The unit was staged with others at Camp Smith and Kingston, N.Y., facilities ahead of the storm's landfall. When flooding occurred in Windham and other communities, soldiers were sent to aid civil authorities.
Just getting to the Emergency Operations Center near Windham proved a challenge. The company tried two or three times, using trial and error, to find an un-flooded route, said Capt. Daniel Colomb, company commander of 1156th Engineer Company, which is based in Kingston and Camp Smith.
The devastation was incredible, he recalled. The main street of Windham was virtually a river, and the floodwaters were strong enough to carry away cars and trailer homes, he said.
"I've never seen anything of this magnitude before," he said.
Assigned to rescue trapped civilians in Windham, the soldiers had to get out of their vehicles, lock arms, enter the sometimes waist-deep water, and use baby steps to find safe fording sites free of drop-offs or other hazards, Colomb said. He described the delicate operation as "searching with our feet," and "hands across the river."
"We got very wet," he said.
Once across these areas, the soldiers began to search for residents. They were guided by local authorities and some citizens, who pointed out where people were trapped, Colomb said.
The trapped people were happy to see the soldiers and others coming to help, Columb said, and sometimes took personal belongings with them. The soldiers occasionally had to carry residents to their vehicles before driving them to higher ground, he explained.
Soldiers also encountered a family who were endangered by fuel-laden floodwaters in their home, but didn't want to leave, he recalled.
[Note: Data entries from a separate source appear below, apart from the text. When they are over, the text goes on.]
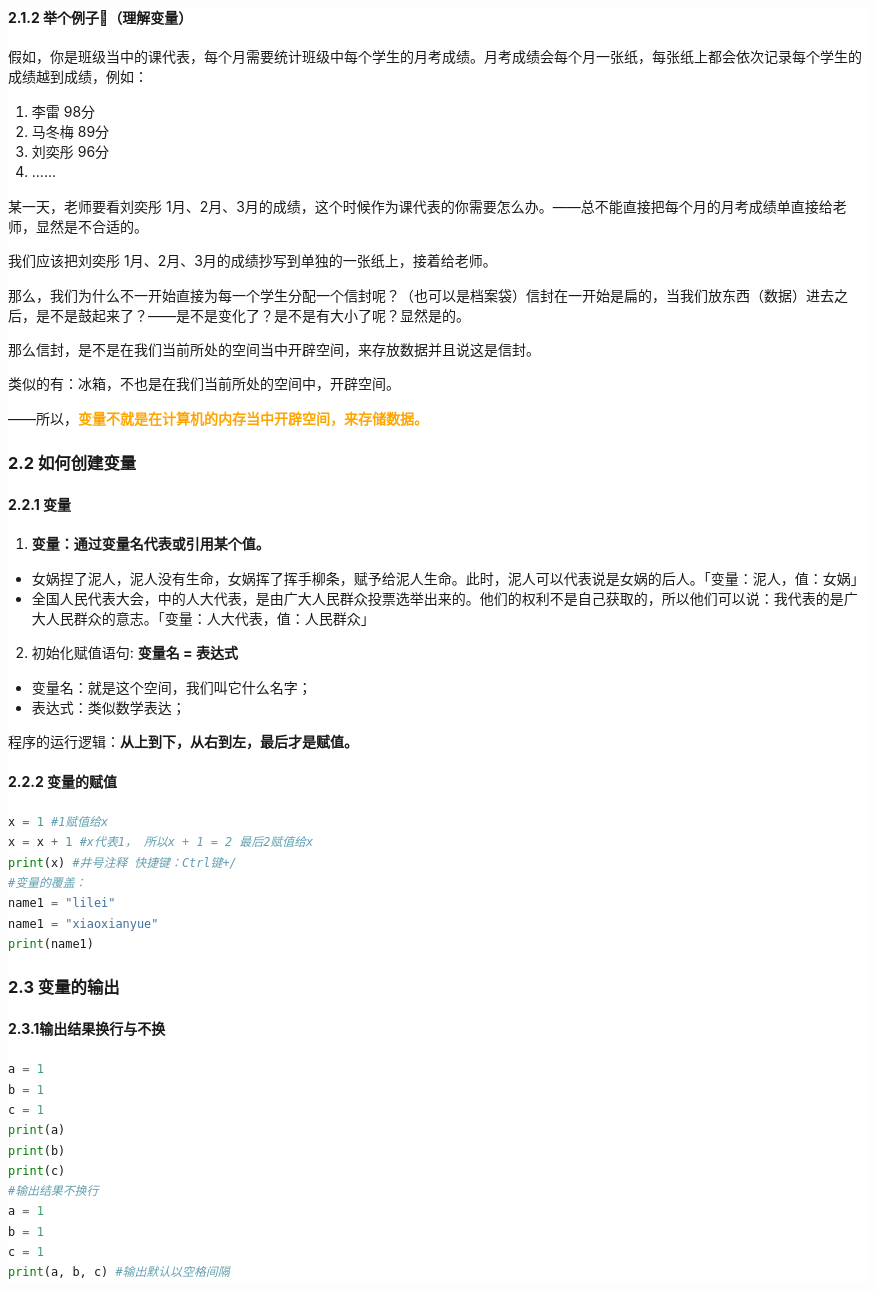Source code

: #### 2.1.2 举个例子🌰（理解变量）

假如，你是班级当中的课代表，每个月需要统计班级中每个学生的月考成绩。月考成绩会每个月一张纸，每张纸上都会依次记录每个学生的成绩越到成绩，例如：

1. 李雷    98分
2. 马冬梅    89分
3. 刘奕彤     96分
4. ......

某一天，老师要看刘奕彤 1月、2月、3月的成绩，这个时候作为课代表的你需要怎么办。——总不能直接把每个月的月考成绩单直接给老师，显然是不合适的。

我们应该把刘奕彤 1月、2月、3月的成绩抄写到单独的一张纸上，接着给老师。

那么，我们为什么不一开始直接为每一个学生分配一个信封呢？（也可以是档案袋）信封在一开始是扁的，当我们放东西（数据）进去之后，是不是鼓起来了？——是不是变化了？是不是有大小了呢？显然是的。

那么信封，是不是在我们当前所处的空间当中开辟空间，来存放数据并且说这是信封。

类似的有：冰箱，不也是在我们当前所处的空间中，开辟空间。

——所以，**<span style="color: orange">变量不就是在计算机的内存当中开辟空间，来存储数据。</span>**

###  2.2  如何创建变量

#### 2.2.1 变量

1. **变量：通过变量名代表或引用某个值。**

- 女娲捏了泥人，泥人没有生命，女娲挥了挥手柳条，赋予给泥人生命。此时，泥人可以代表说是女娲的后人。「变量：泥人，值：女娲」
- 全国人民代表大会，中的人大代表，是由广大人民群众投票选举出来的。他们的权利不是自己获取的，所以他们可以说：我代表的是广大人民群众的意志。「变量：人大代表，值：人民群众」

2. 初始化赋值语句: **变量名 = 表达式**

- 变量名：就是这个空间，我们叫它什么名字；
- 表达式：类似数学表达；

程序的运行逻辑：**从上到下，从右到左，最后才是赋值。**

#### 2.2.2 变量的赋值

```python
x = 1 #1赋值给x
x = x + 1 #x代表1， 所以x + 1 = 2 最后2赋值给x
print(x) #井号注释 快捷键：Ctrl键+/
#变量的覆盖：
name1 = "lilei"
name1 = "xiaoxianyue"
print(name1)
```

### 2.3 变量的输出

#### 2.3.1输出结果换行与不换

```python
a = 1
b = 1
c = 1
print(a)
print(b)
print(c)
#输出结果不换行
a = 1
b = 1
c = 1
print(a, b, c) #输出默认以空格间隔
```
Though the family had taken refuge in their attic, the flood had floated their fuel-oil tank and carried it toward the house where it crashed through the window and began to leak, he said. The Soldiers managed to convince the family to come down from their attic to be rescued, he recalled.
"We saved their puppy too," he said.
They also rescued a man recovering from surgery, and their medic cleaned his wounds and made sure he was alright before they took him to a medical facility, Colomb said. He described the Windham residents as courageous.
"The town was coming together," he said. "Everyone was helping everyone else out."
Working with the local authorities was a great experience, and the morale of his troops remains high, Colomb said.
"It's the job, it's what we signed up for," he stressed.